Le système humanitaire face aux évolutions politiques et sociales
Comprendre l’humanitaire d’aujourd’hui c’est aussi étudier notre environnement plus large, celui qui influence les décisions politiques. Force est de constater que les nationalismes en Europe et les dictatures dans d’autres continents deviennent de plus en plus puissants. « Migrant » et « réfugié » sont devenus une insulte, désigne presque un statut d’illégalité dans certains pays et pour certaines tranches de la population. On découvre avec horreur que porter secours aux humains à nos frontières dans nos montagnes ou sur les mers devient un crime. La xénophobie de plus en plus vocale bâtit des murs pour séparer les communautés et les frontières deviennent de plus en plus concrètes et métalliques, agrémentées de camps de détention pour ceux qui oseraient les franchir sans autorisation.

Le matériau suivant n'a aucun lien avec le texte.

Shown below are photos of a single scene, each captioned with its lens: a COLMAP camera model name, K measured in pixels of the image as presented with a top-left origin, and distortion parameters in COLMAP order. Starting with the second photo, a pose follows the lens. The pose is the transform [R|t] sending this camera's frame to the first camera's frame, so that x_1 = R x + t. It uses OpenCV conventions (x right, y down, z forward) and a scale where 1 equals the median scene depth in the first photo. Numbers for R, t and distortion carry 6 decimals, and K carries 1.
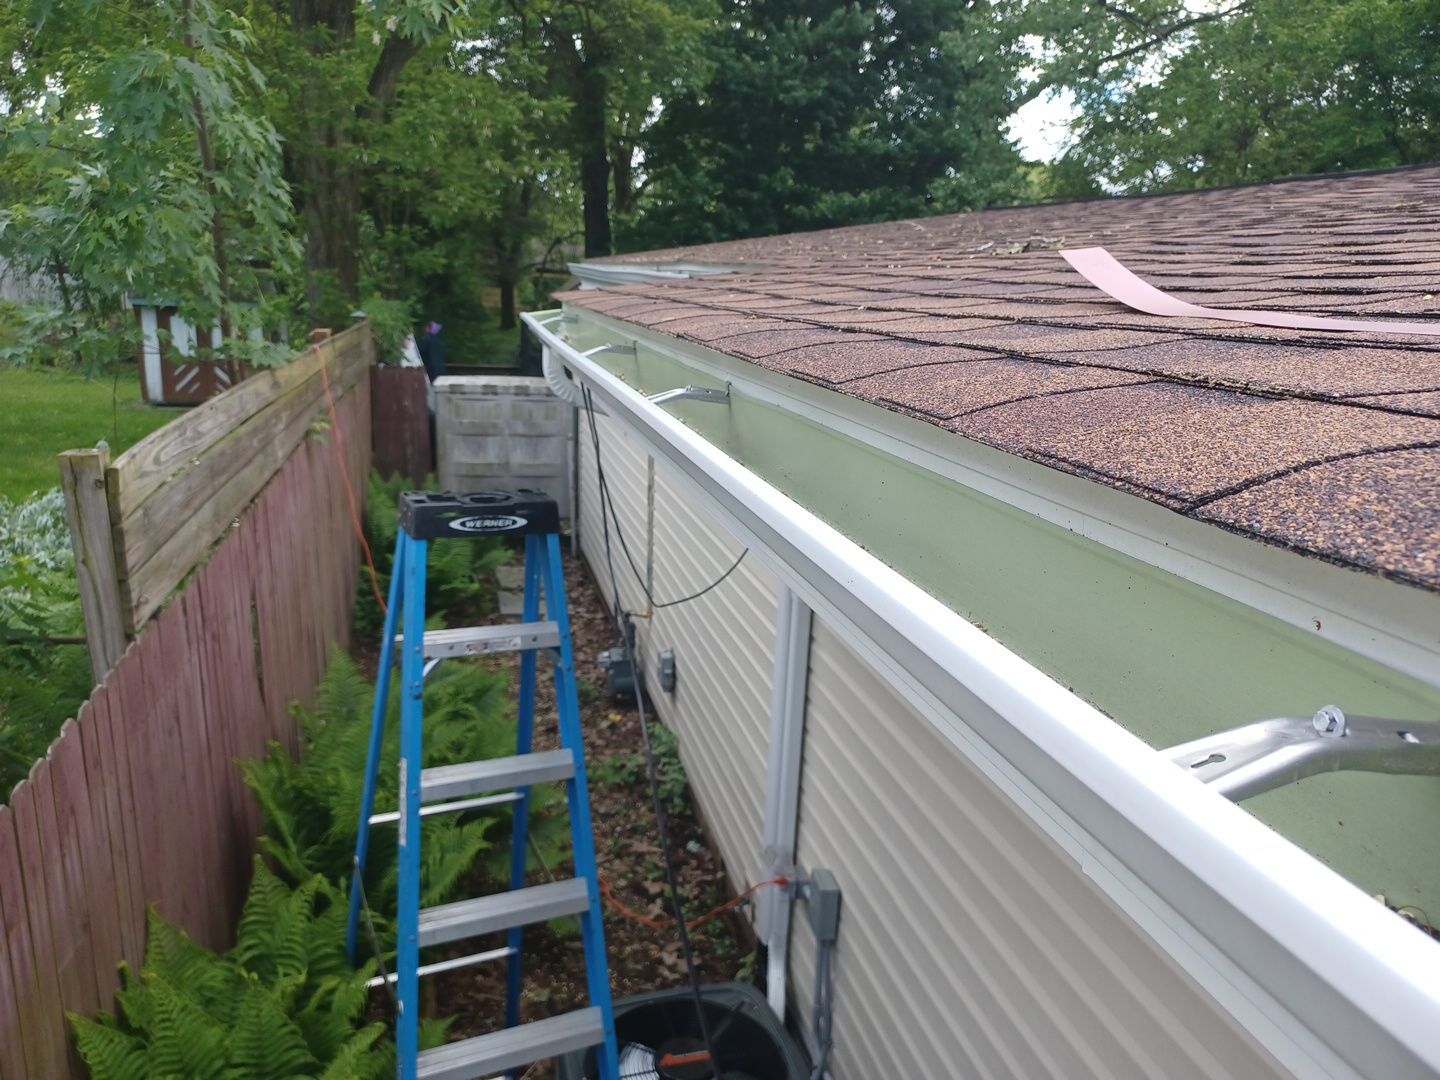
lens RADIAL K [[1020.4, 0, 703.7], [0, 1020.4, 534.6], [0, 0, 1]] dist [0.051569, -0.068750]
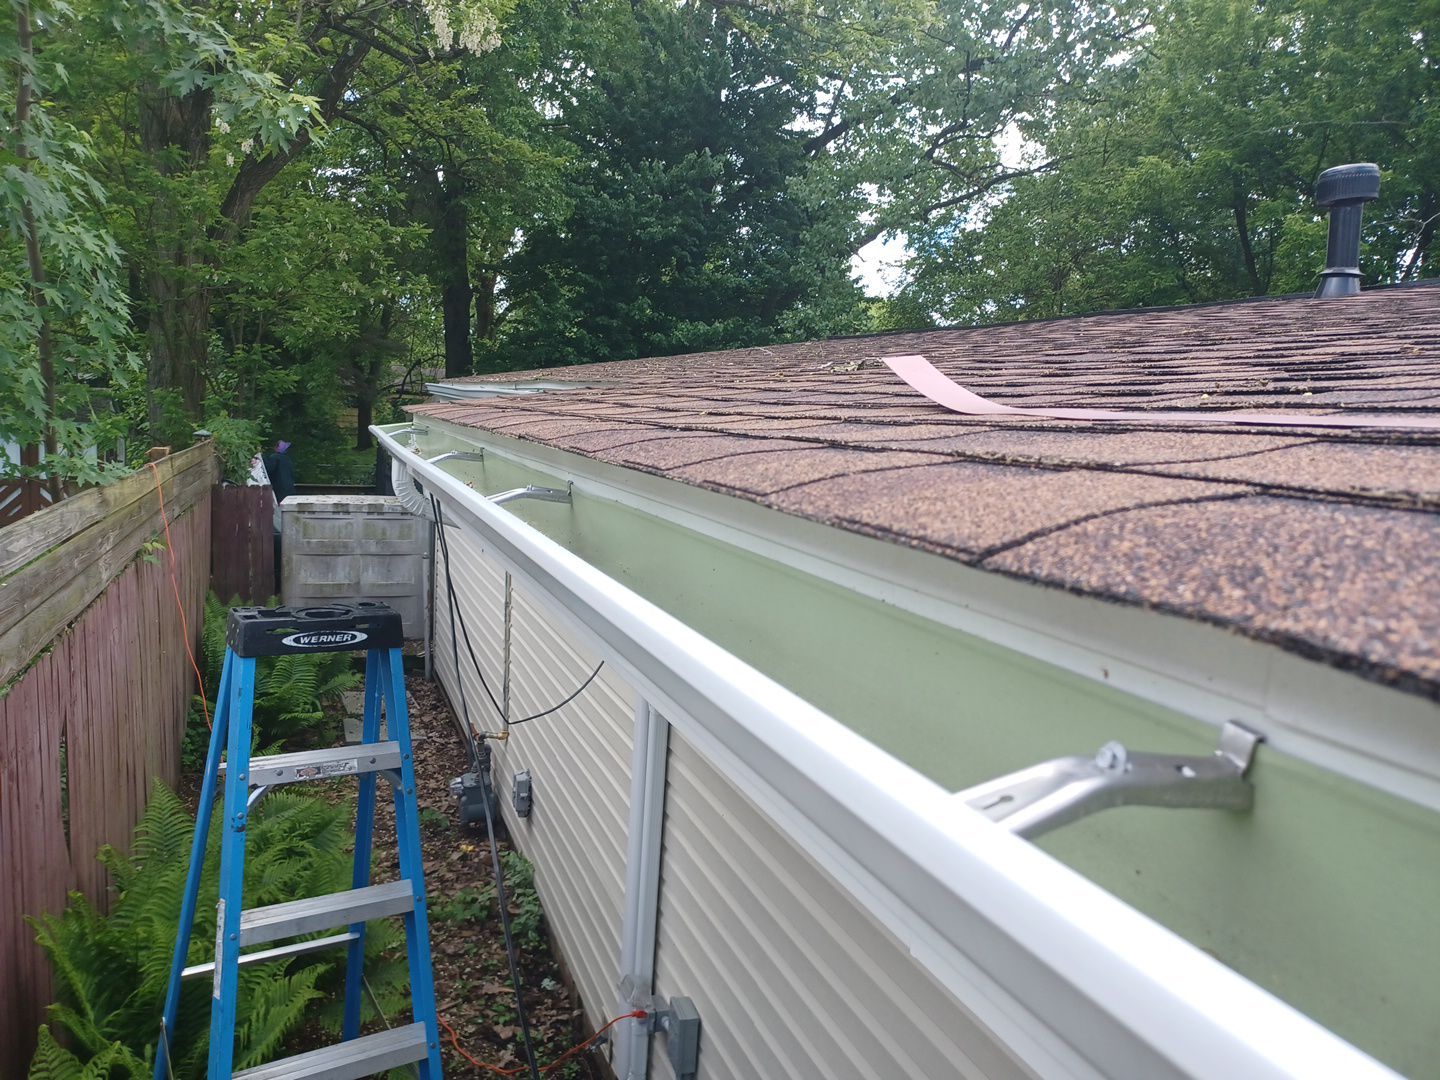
lens RADIAL K [[1020.4, 0, 703.7], [0, 1020.4, 534.6], [0, 0, 1]] dist [0.051569, -0.068750]
pose [[0.991177, -0.005146, 0.132446, 0.006464], [0.020565, 0.993117, -0.115310, 0.005652], [-0.130941, 0.117016, 0.984460, 0.003343]]
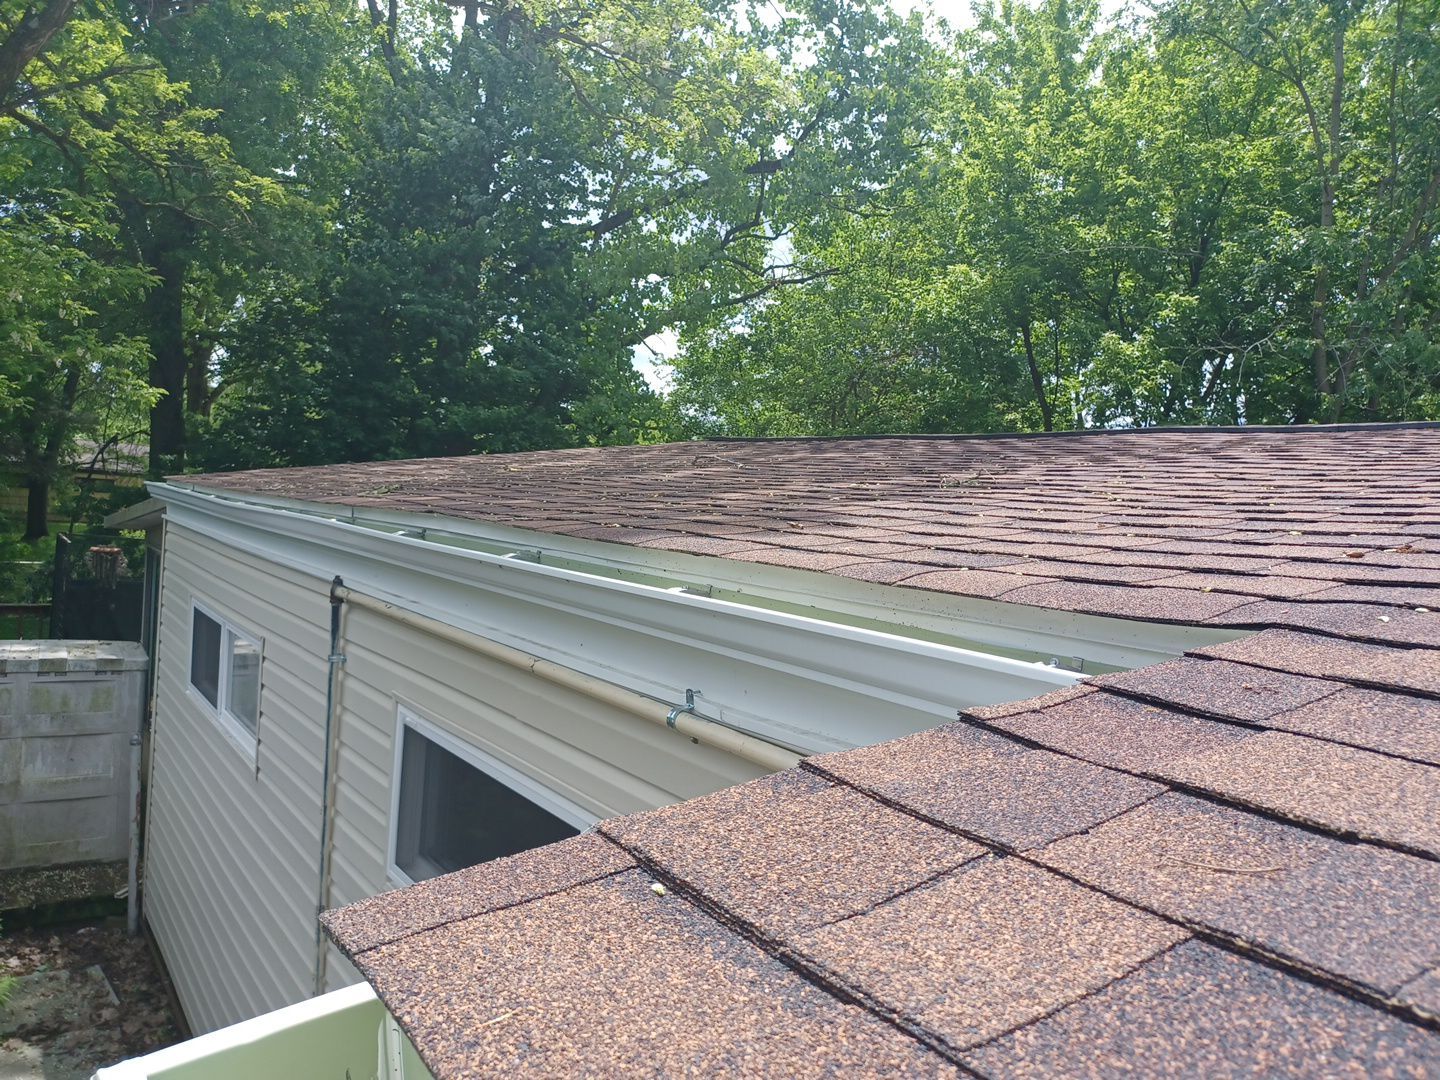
lens RADIAL K [[1047.1, 0, 719.0], [0, 1047.1, 552.8], [0, 0, 1]] dist [0.024826, 0.000039]
pose [[0.925889, 0.014897, 0.377502, -0.092456], [0.056265, 0.982641, -0.176777, -0.163418], [-0.373583, 0.184916, 0.908979, 0.502829]]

Et dans tout ça, le système humanitaire ? eh bien, il ne bouge pas. Chacun à sa place avec des règles de fonctionnement qui n’ont pas évolué depuis 20 ans. Au Soudan, par exemple, beaucoup d’acteurs humanitaires mettent à mal les services publics en leur substituant des services parallèles. Et souvent partout ailleurs, les acteurs locaux sont écartés des prises de décisions majeures et ce, malgré qu’ils soient les premiers secouristes sur place et seront là pour reconstruire le pays lorsque le système humanitaire aura replié bagage lorsque les ressources seront épuisées. Et pourtant, en 2016, à Istanbul, le système humanitaire s’était formellement engagé au Sommet Mondial de l’Humanitaire à donner un rôle majeur aux acteurs locaux, services publics ou organisations non gouvernementales nationales. En 2023, rien n’a changé. Les financements institutionnels sont toujours et encore alloués aux acteurs internationaux.
Repenser le rôle de l’humanitaire
L’humanitaire a besoin de réformes systémiques pour répondre aux crises modernes qui donnent les moyens aux professionnels humanitaires d’exercer leur métier avec efficacité et rapidité. Les débats virulents mais sains qui ont lieu en santé globale sur la nécessité d’un transfert de pouvoir vers les acteurs nationaux doit émerger dans l’humanitaire, si timide sur ce sujet essentiel. C’est le seul moyen pour que les compétences et les ressources soient présentes sur place avant et lors des crises afin de devenir plus agile et efficace et contourner ces frontières devenues si hautes. Ce n’est donc pas la fin de l’humanitaire mais c’est la nécessité de repenser rapidement un humanitaire plus décentralisé et multipolaire qui pourra agir malgré les frontières.